The literature seems to support the need for restricting oral intake of dietary or supplement sources of L-carnitine in patients with kidney disease who are not on dialysis. This might also explain why CKD patients benefit from diets that are dairy-free and low in red meat.
Indole acetic acid (IAA)
IAA is yet another protein-bound uremic toxin that results from the metabolism of tryptophan by gut bacteria. Levels of IAA are proportional with CKD stage progression and normalize after kidney transplantation. IAA is linked to vascular inflammation and oxidative stress and has been associated with mortality and increased risk of death from heart disease in patients with CKD.
The role of diet
Dietary habits play an important role in gut microbiota composition. Diets high in animal protein are associated with increased dysbiosis and intestinal hyperpermeability and also contain a higher amount of amino acids precursors of uremic toxins. Meanwhile, whole-food and fiber-dense plant-based diets are associated with the growth of healthy gut microbiota, leading to decreased inflammation and better intestinal integrity.
Levels of protein intake have been studied in relation to CKD. Interestingly, it is not the amount but the type of protein that is associated with kidney disease. In fact, a large study of 12,000 adults with normal kidney function found no significant association between total protein intake and the incidence of CKD. The same study found that individuals consuming more red and processed meat were at higher risk for CKD compared to those consuming more vegetable protein. Red meat intake has also been reported to increase the risk of worsening kidney function requiring dialysis.
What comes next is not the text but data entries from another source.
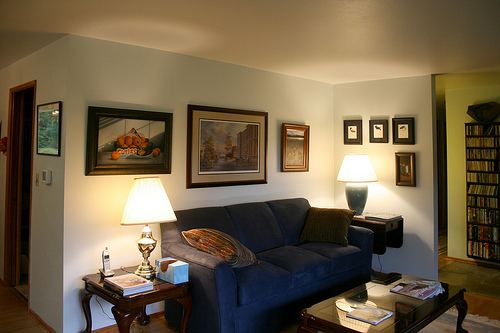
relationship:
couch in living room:
[160, 197, 375, 332] [5, 35, 497, 332]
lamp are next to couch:
[121, 178, 178, 225] [160, 197, 375, 332]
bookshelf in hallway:
[464, 122, 500, 261] [12, 36, 492, 326]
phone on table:
[101, 247, 111, 274] [78, 261, 205, 331]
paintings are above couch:
[83, 88, 313, 189] [167, 195, 377, 330]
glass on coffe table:
[302, 283, 443, 331] [283, 272, 463, 331]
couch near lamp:
[160, 197, 375, 332] [335, 154, 381, 214]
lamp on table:
[121, 178, 178, 225] [81, 256, 197, 332]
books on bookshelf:
[465, 121, 497, 258] [464, 122, 500, 261]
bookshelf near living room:
[464, 122, 500, 261] [5, 35, 497, 332]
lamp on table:
[121, 178, 178, 225] [78, 261, 205, 331]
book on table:
[103, 272, 154, 303] [78, 261, 205, 331]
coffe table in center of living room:
[298, 272, 469, 333] [5, 35, 497, 332]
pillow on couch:
[181, 228, 261, 268] [160, 197, 375, 332]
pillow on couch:
[300, 207, 356, 246] [160, 197, 375, 332]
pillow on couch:
[299, 203, 352, 249] [160, 197, 375, 332]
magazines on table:
[395, 271, 448, 306] [307, 266, 475, 332]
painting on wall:
[81, 100, 176, 173] [74, 41, 337, 330]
There are various additional factors that should be considered as well, including consumption of processed carbohydrates, simple sugars, and reduced consumption of whole fruits, vegetables, and other fiber sources like whole grains. These nutrient-poor dietary habits can lead to dysbiosis which in turn produce inflammatory molecules that can lead to kidney disease. This can cause further accumulation of inflammatory uremic toxins.
Furthermore, the worsening of kidney function and accumulation of URMs can lead to further dysbiosis, and so on, the cycle repeats. This is what we describe as the dysbiosis cycle in kidney disease.
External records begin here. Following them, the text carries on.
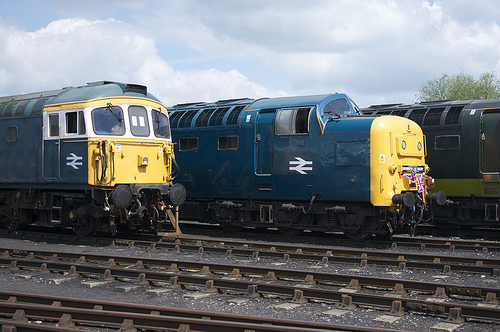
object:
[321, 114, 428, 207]
engines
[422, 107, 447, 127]
windows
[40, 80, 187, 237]
train front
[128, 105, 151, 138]
windows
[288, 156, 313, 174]
logo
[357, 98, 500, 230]
trains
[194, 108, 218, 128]
windows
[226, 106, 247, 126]
windows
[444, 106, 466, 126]
windows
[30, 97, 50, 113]
windows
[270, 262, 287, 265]
rocks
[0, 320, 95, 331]
track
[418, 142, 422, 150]
lights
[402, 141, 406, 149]
lights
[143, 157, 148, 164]
lights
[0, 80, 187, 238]
train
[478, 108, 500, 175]
door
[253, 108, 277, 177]
door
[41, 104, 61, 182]
door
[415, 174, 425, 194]
flag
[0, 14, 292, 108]
cloud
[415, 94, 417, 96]
leaves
To date, unfortunately, there are no studies that measure the effectiveness of dietary interventions on URM levels in kidney disease and subsequent prognosis. Studies focusing on the use of prebiotics and probiotics to improve gut health and reduce inflammation and CKD risk have had mixed results. However, a major weakness is that these studies only look at a single intervention that impacts kidney disease when, in reality, the process is much more complex. Future studies should take into consideration the complex interplay of the dietary and lifestyle factors on GI integrity, microbiome balance, genetics, and kidney outcomes.
The bottom line
There is a significant link between the microbiome, gut integrity, genetics, diet, lifestyle, and kidney disease. Most of this can be traced back to the accumulation of URMs in CKD causing a vicious cycle. The conventional approaches to improve gut health and slow the progression of CKD have yielded mixed results.
Casting a wider net to include considerations for all factors that contribute to gut integrity, inflammation, and CKD risk must also be examined, including environmental exposures, genetic risk factors, metabolic factors and changes in body fluid volume, and overlapping factors that contribute to diabetes and hypertension, collectively contribute to increased CKD risk. Hence, we advocate for a comprehensive approach that starts with a gut restoration protocol and addresses the above factors in patients with CKD.